▶ **TRECHO DO TEXTO**:

☆ ☆ ☆ ☆

Discurso durante a 127ª Sessão Deliberativa Ordinária, no Senado Federal

Comemoração dos cinco anos da sanção da Lei 11.340, de 2006, "Lei Maria da Penha".

Autor
Ângela Portela (PT - Partido dos Trabalhadores/RR)
Nome completo: Ângela Maria Gomes Portela
Casa
Senado Federal
Tipo
Discurso
Resumo por assunto
HOMENAGEM.:
  • Comemoração dos cinco anos da sanção da Lei 11.340, de 2006, "Lei Maria da Penha".
Publicação
Publicação no DSF de 05/08/2011 - Página 31341
Assunto
Outros > HOMENAGEM.
Indexação
  • HOMENAGEM, ANIVERSARIO, IMPLANTAÇÃO, LEGISLAÇÃO, PROTEÇÃO, MULHER, ANALISE, SUPERIORIDADE, VIOLENCIA, DISCRIMINAÇÃO SEXUAL, ESTADO DE RORAIMA (RR).

            A SRª. ANGELA PORTELA (Bloco/PT - RR. Pronuncia o seguinte discurso. Sem revisão da oradora.) - Srª Presidenta, Senadora Marta Suplicy, Vice-Presidente deste Senado Federal, Srªs e Srs. Senadores, convidados e convidadas, estamos aqui, nesta tarde, nesta sessão, comemorando os cinco anos da Lei Maria da Penha.

            Estou aqui não apenas como Presidente da Subcomissão Permanente em Defesa da Mulher - Subcomissão que tem realizado um trabalho intenso, inclusive discutido em audiências públicas a Lei Maria da Penha, com a participação da sociedade civil organizada, do Poder Executivo, do Poder Judiciário, com a participação intensa das Senadoras e Deputadas Federais deste Parlamento, com a participação dos nossos Senadores - eu não estou aqui apenas como Presidente dessa Subcomissão, estou também como mulher brasileira, como trabalhadora, como cidadã que fica indignada com esses altos índices de violência, agressão, assassinato, contra a mulher brasileira e de ver também a dificuldade que o Poder Público tem de inibir essas ações, que são uma vergonha para o nosso País, para os Estados e Municípios brasileiros.

            Infelizmente, Srª Presidenta Marinor, apesar de todos os avanços nos campos institucional e normativo, apesar da notável contribuição da Lei Maria da Penha, quando se trata de violência doméstica e familiar contra a mulher, a impunidade ainda é a regra, evidenciada por inúmeras pesquisas de opinião pública realizadas por vários institutos de pesquisa em todo o Brasil, e aqui mesmo no Senado Federal, que realizou uma pesquisa importante, esclarecedora, sobre a violência doméstica e familiar.

            Muito se fala nessa violência, naquela violência exercida no âmbito privado, difícil de identificar, de denunciar e de punir. Mas existe outra forma de violência extremamente prejudicial à qualidade de vida, à saúde, à dignidade, à realização pessoal das mulheres. Às vezes sutil, às vezes silenciosa, mas na maioria das vezes a discriminação, o preconceito, o assédio moral, o assédio sexual no ambiente de trabalho e em outros setores da sociedade são tão ou mais prejudiciais do que a violência física, uma vez que contribuem, Senadora Marinor, de forma determinante, para manter as mulheres subjugadas, em posições de meras coadjuvantes de uma sociedade em que elas são maioria, em que nós somos a maioria.

☆ ☆ ☆ ☆

▶ **OBJETIVO DO EXERCÍCIO**: No último parágrafo do discurso acima, quais formas de violência a oradora considera tão ou mais prejudiciais do que a violência física? Liste todas.

▶ **ENTRADAS EXTRAÍDAS**:
☆ ☆ ☆ ☆

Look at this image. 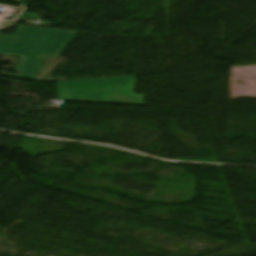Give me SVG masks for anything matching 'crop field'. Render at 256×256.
<instances>
[{
  "mask_svg": "<svg viewBox=\"0 0 256 256\" xmlns=\"http://www.w3.org/2000/svg\"><path fill=\"white\" fill-rule=\"evenodd\" d=\"M76 32L19 26L14 36L0 34V54L21 57L15 72L35 78L46 56L58 57Z\"/></svg>",
  "mask_w": 256,
  "mask_h": 256,
  "instance_id": "1",
  "label": "crop field"
},
{
  "mask_svg": "<svg viewBox=\"0 0 256 256\" xmlns=\"http://www.w3.org/2000/svg\"><path fill=\"white\" fill-rule=\"evenodd\" d=\"M135 76L58 82L61 101L144 105V96L133 94Z\"/></svg>",
  "mask_w": 256,
  "mask_h": 256,
  "instance_id": "2",
  "label": "crop field"
}]
</instances>
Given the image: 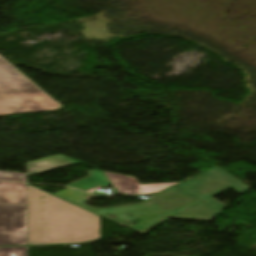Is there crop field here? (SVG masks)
I'll return each instance as SVG.
<instances>
[{"label": "crop field", "mask_w": 256, "mask_h": 256, "mask_svg": "<svg viewBox=\"0 0 256 256\" xmlns=\"http://www.w3.org/2000/svg\"><path fill=\"white\" fill-rule=\"evenodd\" d=\"M27 164V175L42 172L50 169L64 167L68 165L77 164L76 162L69 160L61 155L41 159L37 161L28 162Z\"/></svg>", "instance_id": "obj_9"}, {"label": "crop field", "mask_w": 256, "mask_h": 256, "mask_svg": "<svg viewBox=\"0 0 256 256\" xmlns=\"http://www.w3.org/2000/svg\"><path fill=\"white\" fill-rule=\"evenodd\" d=\"M10 253L15 256H27V247H0V256H10Z\"/></svg>", "instance_id": "obj_11"}, {"label": "crop field", "mask_w": 256, "mask_h": 256, "mask_svg": "<svg viewBox=\"0 0 256 256\" xmlns=\"http://www.w3.org/2000/svg\"><path fill=\"white\" fill-rule=\"evenodd\" d=\"M0 180L25 182L26 174L0 172Z\"/></svg>", "instance_id": "obj_12"}, {"label": "crop field", "mask_w": 256, "mask_h": 256, "mask_svg": "<svg viewBox=\"0 0 256 256\" xmlns=\"http://www.w3.org/2000/svg\"><path fill=\"white\" fill-rule=\"evenodd\" d=\"M221 211H218L211 206L200 203L197 204L171 218L173 219H184V220H203L211 221L215 218Z\"/></svg>", "instance_id": "obj_8"}, {"label": "crop field", "mask_w": 256, "mask_h": 256, "mask_svg": "<svg viewBox=\"0 0 256 256\" xmlns=\"http://www.w3.org/2000/svg\"><path fill=\"white\" fill-rule=\"evenodd\" d=\"M87 173L89 175L88 177L78 180L67 186H70L79 190L87 191L94 187L111 184L110 181L107 179V177L104 175V173L101 171L91 170V171H87Z\"/></svg>", "instance_id": "obj_10"}, {"label": "crop field", "mask_w": 256, "mask_h": 256, "mask_svg": "<svg viewBox=\"0 0 256 256\" xmlns=\"http://www.w3.org/2000/svg\"><path fill=\"white\" fill-rule=\"evenodd\" d=\"M105 174L107 175V177L110 179L112 184L120 193H124L128 195L157 193L175 184V183H164V184L140 185L135 178L113 174L109 172H105Z\"/></svg>", "instance_id": "obj_6"}, {"label": "crop field", "mask_w": 256, "mask_h": 256, "mask_svg": "<svg viewBox=\"0 0 256 256\" xmlns=\"http://www.w3.org/2000/svg\"><path fill=\"white\" fill-rule=\"evenodd\" d=\"M28 244L26 205L0 204V245Z\"/></svg>", "instance_id": "obj_5"}, {"label": "crop field", "mask_w": 256, "mask_h": 256, "mask_svg": "<svg viewBox=\"0 0 256 256\" xmlns=\"http://www.w3.org/2000/svg\"><path fill=\"white\" fill-rule=\"evenodd\" d=\"M29 244L100 239L99 216L27 184Z\"/></svg>", "instance_id": "obj_1"}, {"label": "crop field", "mask_w": 256, "mask_h": 256, "mask_svg": "<svg viewBox=\"0 0 256 256\" xmlns=\"http://www.w3.org/2000/svg\"><path fill=\"white\" fill-rule=\"evenodd\" d=\"M60 107L0 57V115Z\"/></svg>", "instance_id": "obj_3"}, {"label": "crop field", "mask_w": 256, "mask_h": 256, "mask_svg": "<svg viewBox=\"0 0 256 256\" xmlns=\"http://www.w3.org/2000/svg\"><path fill=\"white\" fill-rule=\"evenodd\" d=\"M63 200H66L70 203H73L77 206H80L84 209H87L91 212H94L98 215H101L117 224L120 222L113 220L103 213L114 214L117 216L116 219L120 220H132L131 218L126 215V212L140 215L139 220H142L139 224L135 225L134 227L125 225V227L140 232L161 218L165 216H171L183 209H186L198 202L199 200L193 198L192 196L184 193L183 191L173 187L141 204L136 205H128V206H121V207H113V208H106V209H98L93 210L85 205V202L88 201L86 198L88 193H84L81 191L73 190L70 188H66L60 192L53 194Z\"/></svg>", "instance_id": "obj_2"}, {"label": "crop field", "mask_w": 256, "mask_h": 256, "mask_svg": "<svg viewBox=\"0 0 256 256\" xmlns=\"http://www.w3.org/2000/svg\"><path fill=\"white\" fill-rule=\"evenodd\" d=\"M193 196L223 211L228 206L211 197L231 188L244 194L250 187L237 181L219 167H213L177 186Z\"/></svg>", "instance_id": "obj_4"}, {"label": "crop field", "mask_w": 256, "mask_h": 256, "mask_svg": "<svg viewBox=\"0 0 256 256\" xmlns=\"http://www.w3.org/2000/svg\"><path fill=\"white\" fill-rule=\"evenodd\" d=\"M0 203L26 204V184L0 183Z\"/></svg>", "instance_id": "obj_7"}]
</instances>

☆ ☆ ☆ ☆

▶ **SOLUÇÃO DA TAREFA**: São a discriminação, o preconceito, o assédio moral e o assédio sexual.